The beet and feta salad ($6.45 for a small) came with a balsamic dressing and was, without a doubt, the freshest salad ever served within the confines of a fast-food establishment. It was composed of arugula, chunks of roasted beets, and cubes of feta; because its ingredients were so fresh, simple, and well-proportioned, the salad was more or less a no-fail proposition. The balsamic vinegar was surprisingly balanced, neither too sweet nor too tart.

No matter what you eat at Otarian, Otarian won’t let you forget where you’re eating it. Go to wipe your mouth, and the napkin happily reminds you that “If Americans gave up meat, we could feed 1 billion Africans on the grain saved.” Clear the food from your tray, and its paper liner tells you “It’s what the planet would order.” Glance up from your food, and you see statistics about cow shit and skyscrapers. And when you go to throw away the detritus of your meal, you’re reminded that its destination is some fantastically large compost heap.

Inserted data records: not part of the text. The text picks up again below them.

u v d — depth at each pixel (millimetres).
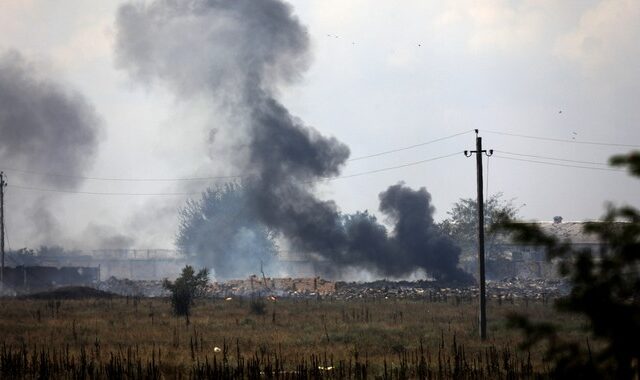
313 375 101125
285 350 131625
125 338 151625
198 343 141750
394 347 134000
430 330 166250
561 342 31031
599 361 29344
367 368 106250
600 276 28844
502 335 154500
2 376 102938
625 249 28234
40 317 193750
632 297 28500
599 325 28719
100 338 151125
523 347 31609
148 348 134375
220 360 117125
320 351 130000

It’s difficult to know if the people who eat at Otarian are committed vegetarians, avid environmentalists, or just people who happen to be walking down Bleecker Street and feel a sense of acceptance from the sign on the door that shouts “Thank goodness you’re here! Your planet needs you!” Whatever the case, they’ve come to a fast-food restaurant whose most notable difference from its counterparts is this: it tries to lure in customers by appealing to their sense of guilt.

Forget whether or not the food is any good, or whether it’s vegetarian. Otarian wants you to swallow its message whole, and to come back for seconds. Its message is that the planet needs you to eat there, but really, what Otarian needs is your cash. And in that respect, no matter the carbon footprint, it’s really no different from McDonald’s, after all.